-- WRITTEN EXERCISE --
Copy the lines of the items below from the line containing "genus: Calophyllum" through the last line of the items, inclusive, and leave the pictures out.

"""

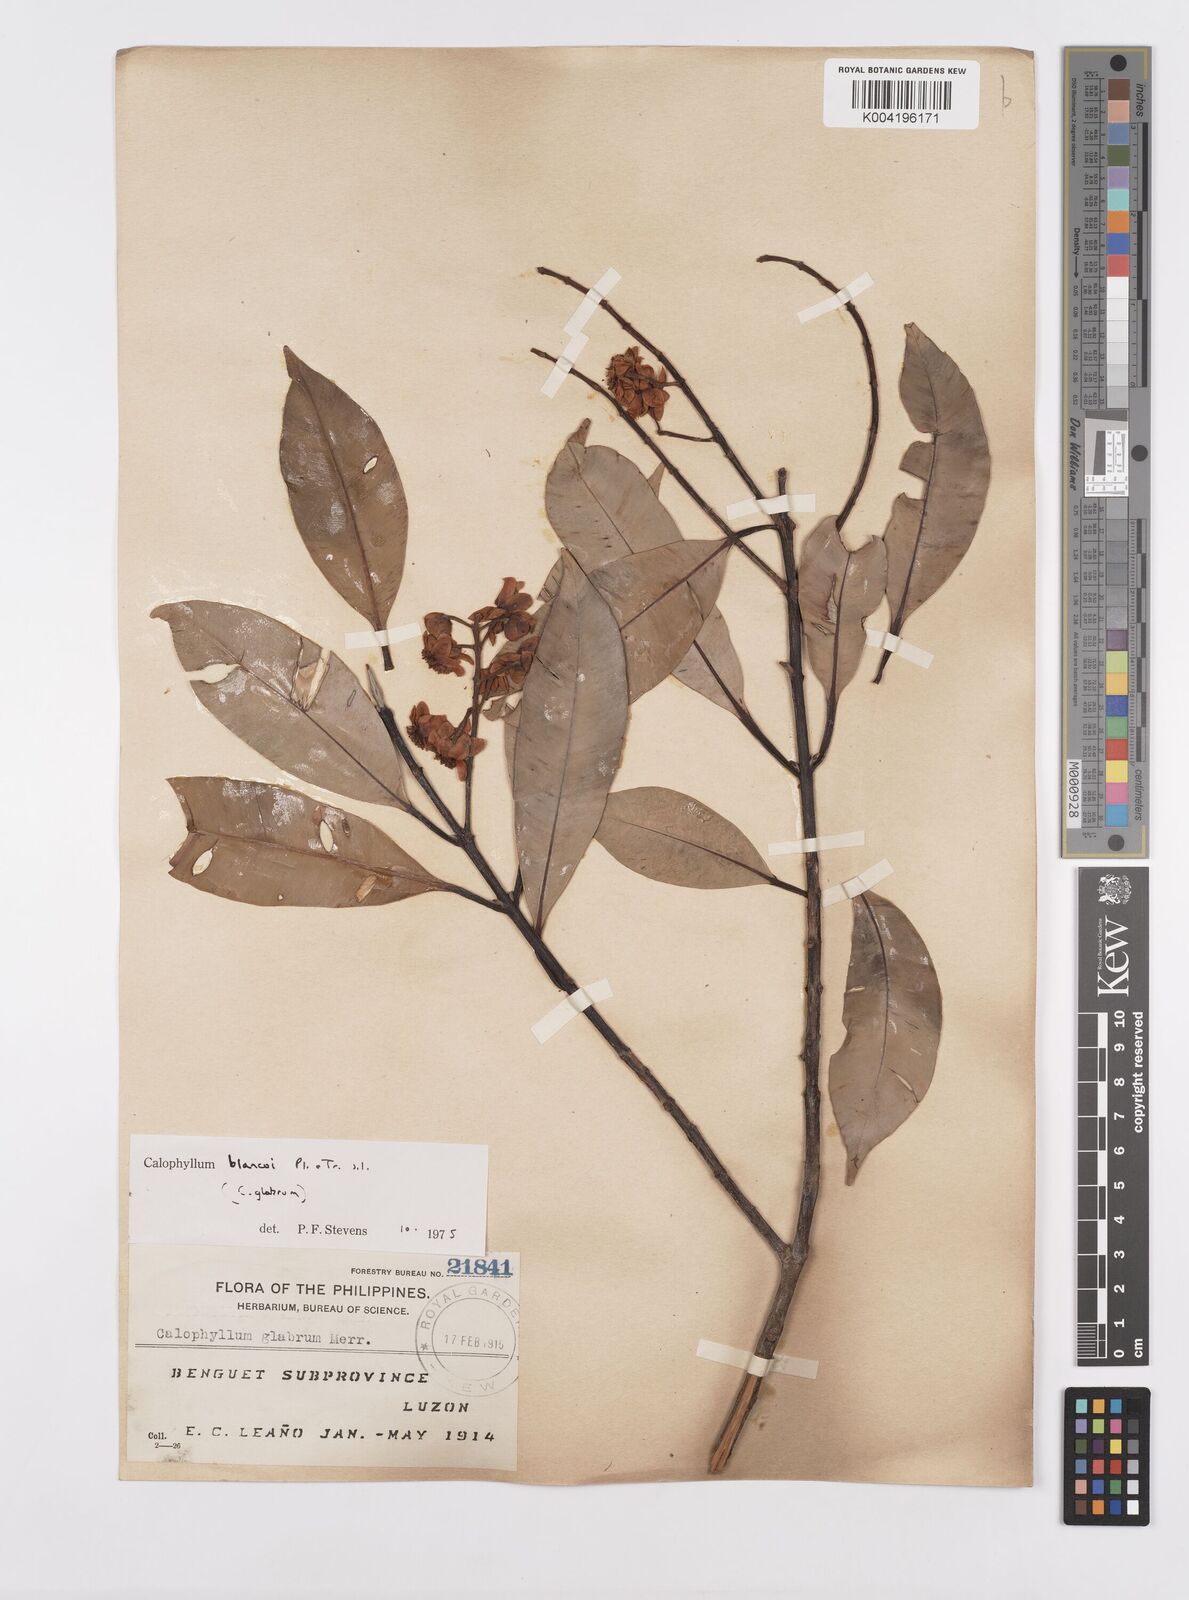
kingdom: Plantae
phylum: Tracheophyta
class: Magnoliopsida
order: Malpighiales
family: Calophyllaceae
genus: Calophyllum
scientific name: Calophyllum blancoi
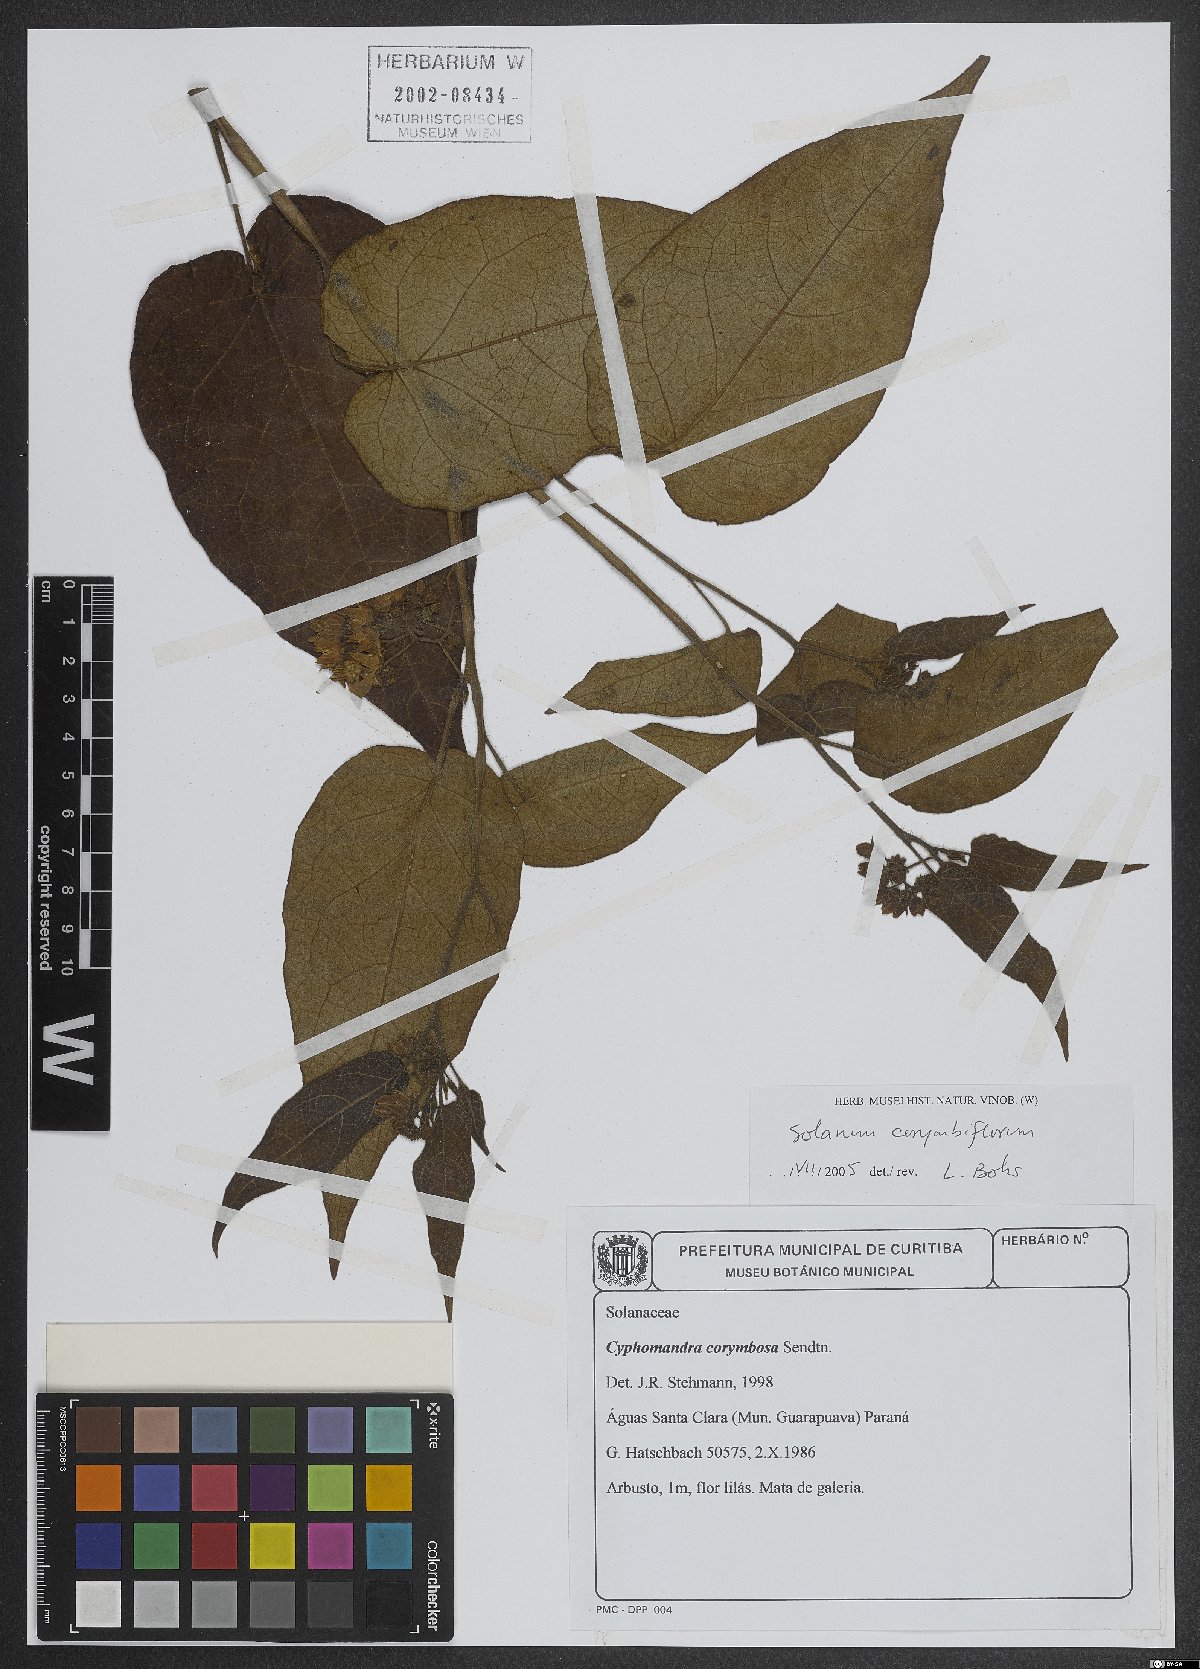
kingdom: Plantae
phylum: Tracheophyta
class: Magnoliopsida
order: Solanales
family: Solanaceae
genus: Solanum
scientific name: Solanum corymbiflorum
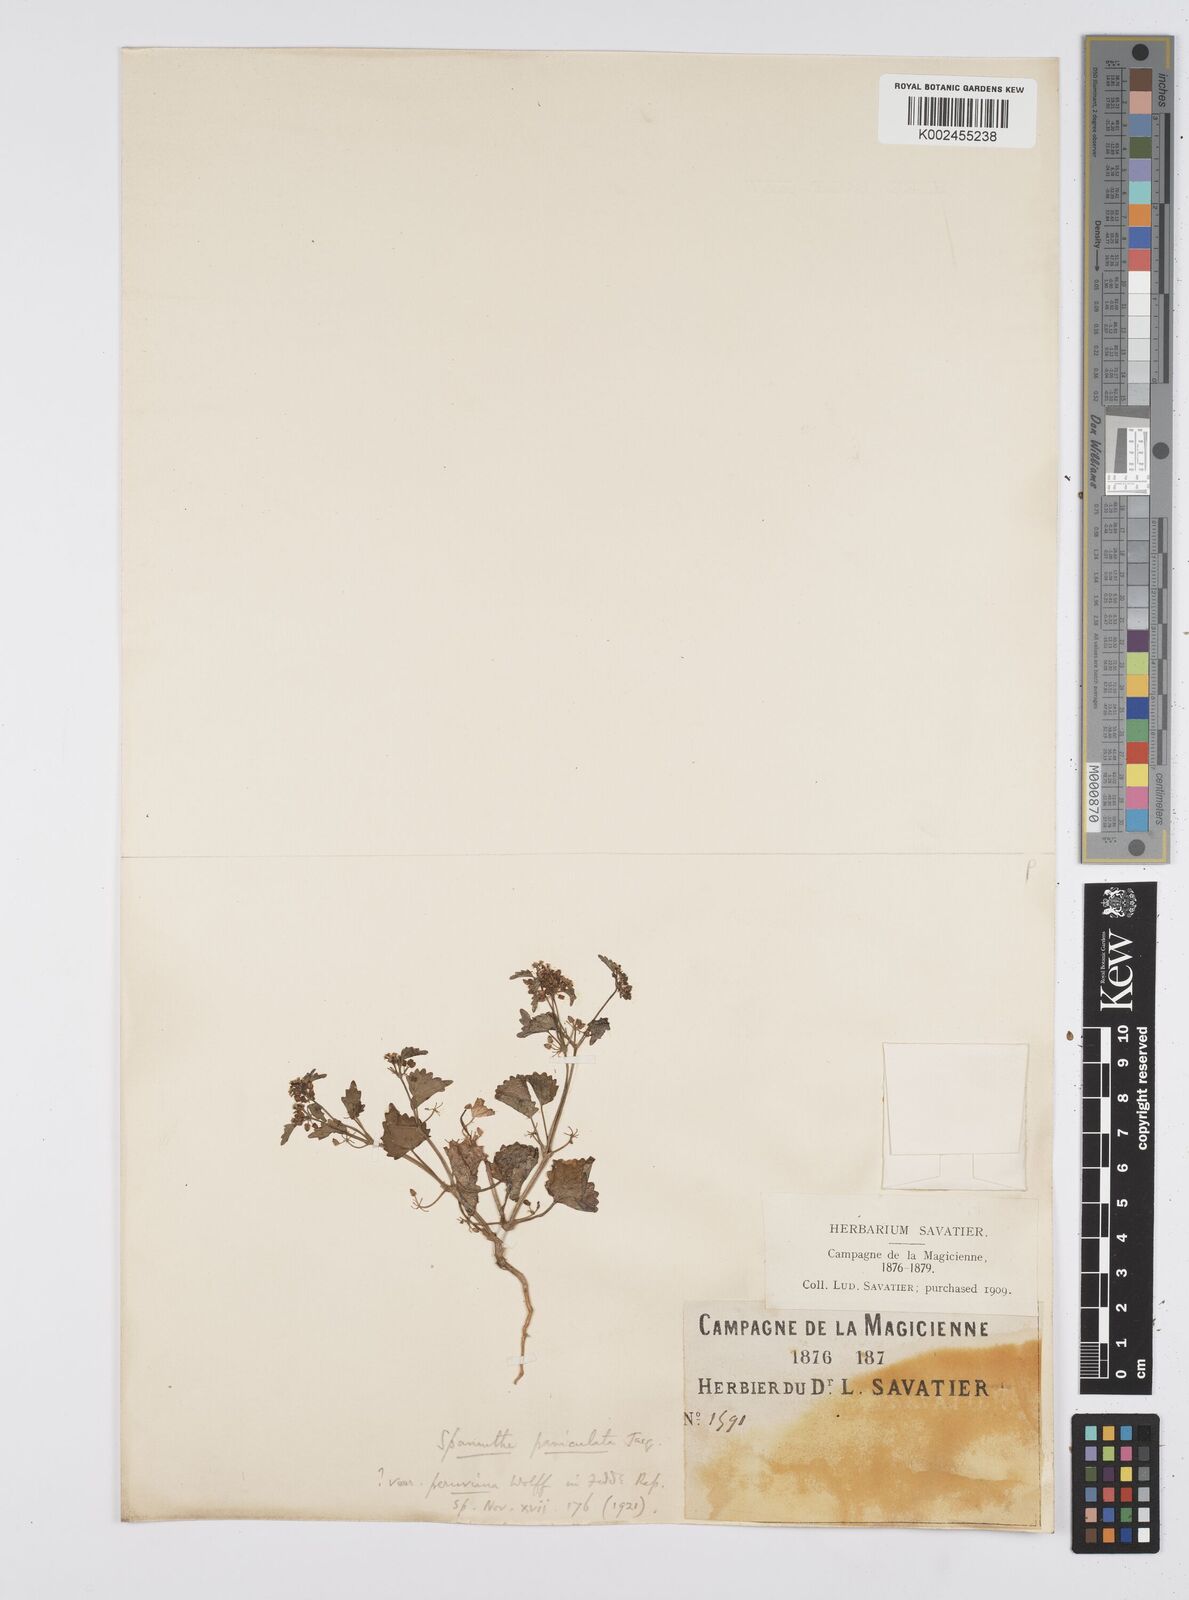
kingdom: Plantae
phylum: Tracheophyta
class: Magnoliopsida
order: Apiales
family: Apiaceae
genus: Azorella
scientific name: Azorella
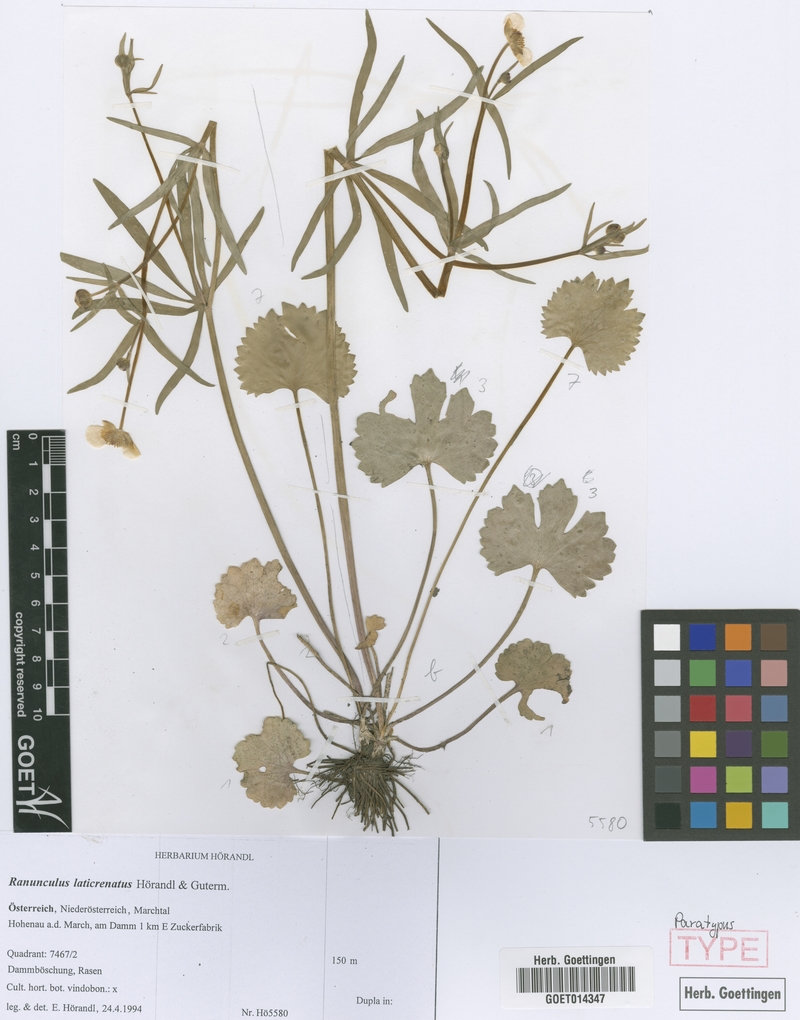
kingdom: Plantae
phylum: Tracheophyta
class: Magnoliopsida
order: Ranunculales
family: Ranunculaceae
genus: Ranunculus
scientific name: Ranunculus laticrenatus
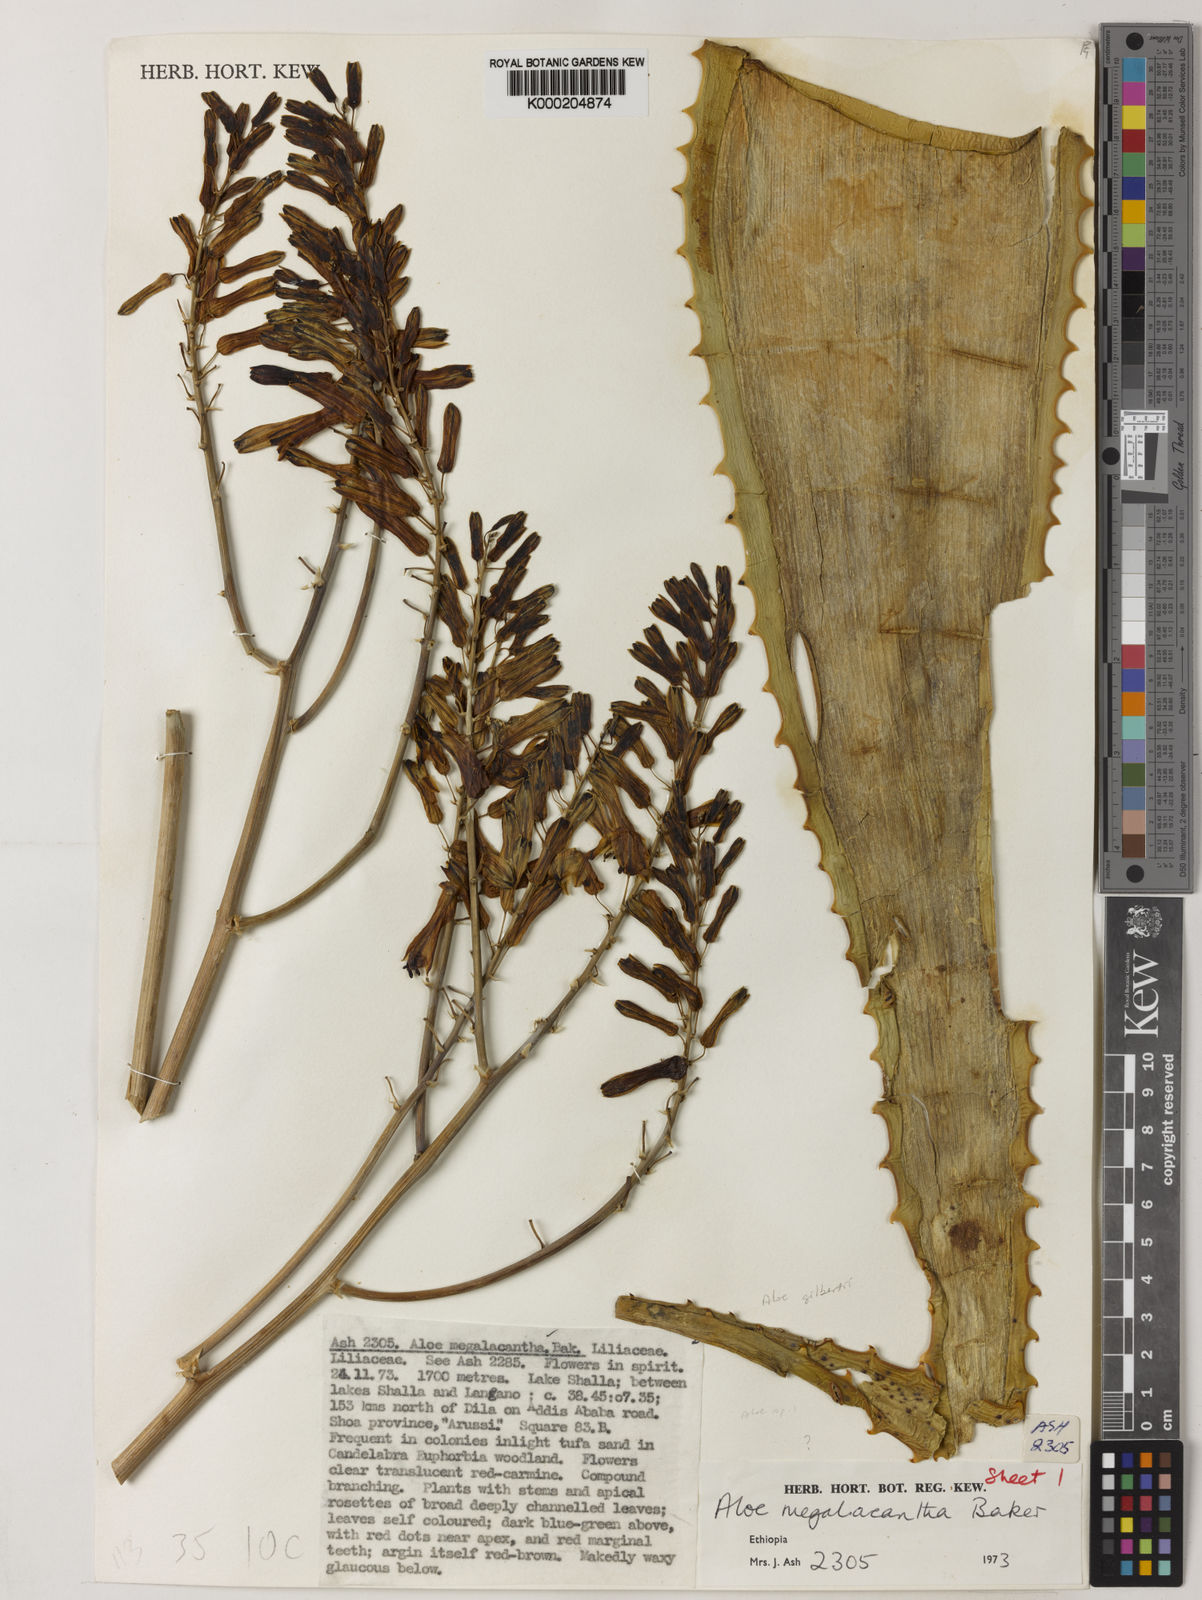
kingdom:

"""

-- CORRECT OUTPUT --
genus: Calophyllum
scientific name: Calophyllum blancoi
kingdom: Plantae
phylum: Tracheophyta
class: Magnoliopsida
order: Solanales
family: Solanaceae
genus: Solanum
scientific name: Solanum corymbiflorum
kingdom: Plantae
phylum: Tracheophyta
class: Magnoliopsida
order: Apiales
family: Apiaceae
genus: Azorella
scientific name: Azorella
kingdom: Plantae
phylum: Tracheophyta
class: Magnoliopsida
order: Ranunculales
family: Ranunculaceae
genus: Ranunculus
scientific name: Ranunculus laticrenatus
kingdom:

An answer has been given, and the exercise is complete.